**What you need to do**
Your task is to copy all of the data exactly.

**Exercise input**
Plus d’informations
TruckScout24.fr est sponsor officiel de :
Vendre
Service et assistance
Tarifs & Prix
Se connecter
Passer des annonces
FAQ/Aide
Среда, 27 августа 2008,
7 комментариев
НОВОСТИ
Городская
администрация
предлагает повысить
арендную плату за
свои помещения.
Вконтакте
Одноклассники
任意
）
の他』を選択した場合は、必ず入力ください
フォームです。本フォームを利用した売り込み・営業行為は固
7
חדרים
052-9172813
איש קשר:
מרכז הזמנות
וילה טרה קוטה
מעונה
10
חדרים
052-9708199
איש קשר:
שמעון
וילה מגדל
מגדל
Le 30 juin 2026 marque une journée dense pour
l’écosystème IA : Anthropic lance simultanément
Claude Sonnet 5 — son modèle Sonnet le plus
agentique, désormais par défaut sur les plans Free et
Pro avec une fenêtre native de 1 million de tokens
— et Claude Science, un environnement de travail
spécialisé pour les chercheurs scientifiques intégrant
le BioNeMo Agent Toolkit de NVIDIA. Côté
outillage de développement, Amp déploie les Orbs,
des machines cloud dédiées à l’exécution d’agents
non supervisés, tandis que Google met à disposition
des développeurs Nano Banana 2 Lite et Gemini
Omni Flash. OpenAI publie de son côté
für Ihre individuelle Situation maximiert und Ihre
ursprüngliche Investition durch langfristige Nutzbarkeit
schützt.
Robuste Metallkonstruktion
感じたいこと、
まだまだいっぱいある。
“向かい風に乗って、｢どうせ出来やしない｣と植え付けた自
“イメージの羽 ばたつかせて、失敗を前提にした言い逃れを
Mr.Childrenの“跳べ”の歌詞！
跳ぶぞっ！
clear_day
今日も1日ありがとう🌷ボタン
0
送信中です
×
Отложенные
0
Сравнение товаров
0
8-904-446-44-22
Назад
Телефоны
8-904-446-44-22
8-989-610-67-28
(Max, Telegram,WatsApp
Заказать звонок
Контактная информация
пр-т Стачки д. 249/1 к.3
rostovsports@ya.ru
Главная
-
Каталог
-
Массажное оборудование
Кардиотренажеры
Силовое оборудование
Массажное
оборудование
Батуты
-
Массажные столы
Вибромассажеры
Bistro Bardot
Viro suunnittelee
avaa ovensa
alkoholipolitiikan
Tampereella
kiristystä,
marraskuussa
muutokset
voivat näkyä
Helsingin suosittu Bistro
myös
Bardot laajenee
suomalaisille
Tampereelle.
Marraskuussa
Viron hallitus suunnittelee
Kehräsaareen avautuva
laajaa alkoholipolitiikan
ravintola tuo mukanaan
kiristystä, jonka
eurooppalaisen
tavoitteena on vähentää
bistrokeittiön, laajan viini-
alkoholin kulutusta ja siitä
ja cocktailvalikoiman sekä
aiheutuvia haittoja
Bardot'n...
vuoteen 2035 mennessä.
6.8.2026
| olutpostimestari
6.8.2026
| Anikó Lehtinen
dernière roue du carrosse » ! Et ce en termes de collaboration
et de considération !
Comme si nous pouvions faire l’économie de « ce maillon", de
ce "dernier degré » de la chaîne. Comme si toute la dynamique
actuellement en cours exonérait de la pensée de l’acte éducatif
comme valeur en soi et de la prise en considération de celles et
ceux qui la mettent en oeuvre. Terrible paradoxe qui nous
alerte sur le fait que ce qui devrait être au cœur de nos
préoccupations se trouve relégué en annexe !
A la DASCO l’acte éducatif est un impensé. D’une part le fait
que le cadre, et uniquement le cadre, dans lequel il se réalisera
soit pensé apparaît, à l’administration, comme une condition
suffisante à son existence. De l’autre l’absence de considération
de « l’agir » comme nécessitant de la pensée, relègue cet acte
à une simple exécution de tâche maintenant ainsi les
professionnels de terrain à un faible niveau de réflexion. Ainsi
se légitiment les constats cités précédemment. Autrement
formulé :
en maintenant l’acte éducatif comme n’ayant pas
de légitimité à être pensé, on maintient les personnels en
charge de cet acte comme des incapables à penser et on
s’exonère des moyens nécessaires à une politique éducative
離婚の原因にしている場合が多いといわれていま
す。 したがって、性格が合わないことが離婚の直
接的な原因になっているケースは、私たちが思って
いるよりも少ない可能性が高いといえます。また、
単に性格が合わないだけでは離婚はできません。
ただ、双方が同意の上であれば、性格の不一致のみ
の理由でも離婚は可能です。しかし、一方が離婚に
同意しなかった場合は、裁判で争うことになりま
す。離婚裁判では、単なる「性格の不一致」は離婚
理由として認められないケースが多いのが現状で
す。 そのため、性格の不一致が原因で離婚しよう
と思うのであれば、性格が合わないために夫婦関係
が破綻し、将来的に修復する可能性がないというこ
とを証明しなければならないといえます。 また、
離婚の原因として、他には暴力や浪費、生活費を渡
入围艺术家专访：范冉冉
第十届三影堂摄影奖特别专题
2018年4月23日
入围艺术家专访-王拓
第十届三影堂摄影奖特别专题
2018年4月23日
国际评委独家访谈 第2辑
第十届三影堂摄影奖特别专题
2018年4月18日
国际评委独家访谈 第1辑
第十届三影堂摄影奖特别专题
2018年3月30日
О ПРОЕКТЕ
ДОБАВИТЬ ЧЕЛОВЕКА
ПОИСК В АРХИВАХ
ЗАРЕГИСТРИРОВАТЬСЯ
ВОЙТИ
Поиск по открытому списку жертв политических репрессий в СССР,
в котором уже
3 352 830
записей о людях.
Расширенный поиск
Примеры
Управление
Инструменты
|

**Answer for this exercise**
Plus d’informations
TruckScout24.fr est sponsor officiel de :
Vendre
Service et assistance
Tarifs & Prix
Se connecter
Passer des annonces
FAQ/Aide
Среда, 27 августа 2008,
7 комментариев
НОВОСТИ
Городская
администрация
предлагает повысить
арендную плату за
свои помещения.
Вконтакте
Одноклассники
任意
）
の他』を選択した場合は、必ず入力ください
フォームです。本フォームを利用した売り込み・営業行為は固
7
חדרים
052-9172813
איש קשר:
מרכז הזמנות
וילה טרה קוטה
מעונה
10
חדרים
052-9708199
איש קשר:
שמעון
וילה מגדל
מגדל
Le 30 juin 2026 marque une journée dense pour
l’écosystème IA : Anthropic lance simultanément
Claude Sonnet 5 — son modèle Sonnet le plus
agentique, désormais par défaut sur les plans Free et
Pro avec une fenêtre native de 1 million de tokens
— et Claude Science, un environnement de travail
spécialisé pour les chercheurs scientifiques intégrant
le BioNeMo Agent Toolkit de NVIDIA. Côté
outillage de développement, Amp déploie les Orbs,
des machines cloud dédiées à l’exécution d’agents
non supervisés, tandis que Google met à disposition
des développeurs Nano Banana 2 Lite et Gemini
Omni Flash. OpenAI publie de son côté
für Ihre individuelle Situation maximiert und Ihre
ursprüngliche Investition durch langfristige Nutzbarkeit
schützt.
Robuste Metallkonstruktion
感じたいこと、
まだまだいっぱいある。
“向かい風に乗って、｢どうせ出来やしない｣と植え付けた自
“イメージの羽 ばたつかせて、失敗を前提にした言い逃れを
Mr.Childrenの“跳べ”の歌詞！
跳ぶぞっ！
clear_day
今日も1日ありがとう🌷ボタン
0
送信中です
×
Отложенные
0
Сравнение товаров
0
8-904-446-44-22
Назад
Телефоны
8-904-446-44-22
8-989-610-67-28
(Max, Telegram,WatsApp
Заказать звонок
Контактная информация
пр-т Стачки д. 249/1 к.3
rostovsports@ya.ru
Главная
-
Каталог
-
Массажное оборудование
Кардиотренажеры
Силовое оборудование
Массажное
оборудование
Батуты
-
Массажные столы
Вибромассажеры
Bistro Bardot
Viro suunnittelee
avaa ovensa
alkoholipolitiikan
Tampereella
kiristystä,
marraskuussa
muutokset
voivat näkyä
Helsingin suosittu Bistro
myös
Bardot laajenee
suomalaisille
Tampereelle.
Marraskuussa
Viron hallitus suunnittelee
Kehräsaareen avautuva
laajaa alkoholipolitiikan
ravintola tuo mukanaan
kiristystä, jonka
eurooppalaisen
tavoitteena on vähentää
bistrokeittiön, laajan viini-
alkoholin kulutusta ja siitä
ja cocktailvalikoiman sekä
aiheutuvia haittoja
Bardot'n...
vuoteen 2035 mennessä.
6.8.2026
| olutpostimestari
6.8.2026
| Anikó Lehtinen
dernière roue du carrosse » ! Et ce en termes de collaboration
et de considération !
Comme si nous pouvions faire l’économie de « ce maillon", de
ce "dernier degré » de la chaîne. Comme si toute la dynamique
actuellement en cours exonérait de la pensée de l’acte éducatif
comme valeur en soi et de la prise en considération de celles et
ceux qui la mettent en oeuvre. Terrible paradoxe qui nous
alerte sur le fait que ce qui devrait être au cœur de nos
préoccupations se trouve relégué en annexe !
A la DASCO l’acte éducatif est un impensé. D’une part le fait
que le cadre, et uniquement le cadre, dans lequel il se réalisera
soit pensé apparaît, à l’administration, comme une condition
suffisante à son existence. De l’autre l’absence de considération
de « l’agir » comme nécessitant de la pensée, relègue cet acte
à une simple exécution de tâche maintenant ainsi les
professionnels de terrain à un faible niveau de réflexion. Ainsi
se légitiment les constats cités précédemment. Autrement
formulé :
en maintenant l’acte éducatif comme n’ayant pas
de légitimité à être pensé, on maintient les personnels en
charge de cet acte comme des incapables à penser et on
s’exonère des moyens nécessaires à une politique éducative
離婚の原因にしている場合が多いといわれていま
す。 したがって、性格が合わないことが離婚の直
接的な原因になっているケースは、私たちが思って
いるよりも少ない可能性が高いといえます。また、
単に性格が合わないだけでは離婚はできません。
ただ、双方が同意の上であれば、性格の不一致のみ
の理由でも離婚は可能です。しかし、一方が離婚に
同意しなかった場合は、裁判で争うことになりま
す。離婚裁判では、単なる「性格の不一致」は離婚
理由として認められないケースが多いのが現状で
す。 そのため、性格の不一致が原因で離婚しよう
と思うのであれば、性格が合わないために夫婦関係
が破綻し、将来的に修復する可能性がないというこ
とを証明しなければならないといえます。 また、
離婚の原因として、他には暴力や浪費、生活費を渡
入围艺术家专访：范冉冉
第十届三影堂摄影奖特别专题
2018年4月23日
入围艺术家专访-王拓
第十届三影堂摄影奖特别专题
2018年4月23日
国际评委独家访谈 第2辑
第十届三影堂摄影奖特别专题
2018年4月18日
国际评委独家访谈 第1辑
第十届三影堂摄影奖特别专题
2018年3月30日
О ПРОЕКТЕ
ДОБАВИТЬ ЧЕЛОВЕКА
ПОИСК В АРХИВАХ
ЗАРЕГИСТРИРОВАТЬСЯ
ВОЙТИ
Поиск по открытому списку жертв политических репрессий в СССР,
в котором уже
3 352 830
записей о людях.
Расширенный поиск
Примеры
Управление
Инструменты
|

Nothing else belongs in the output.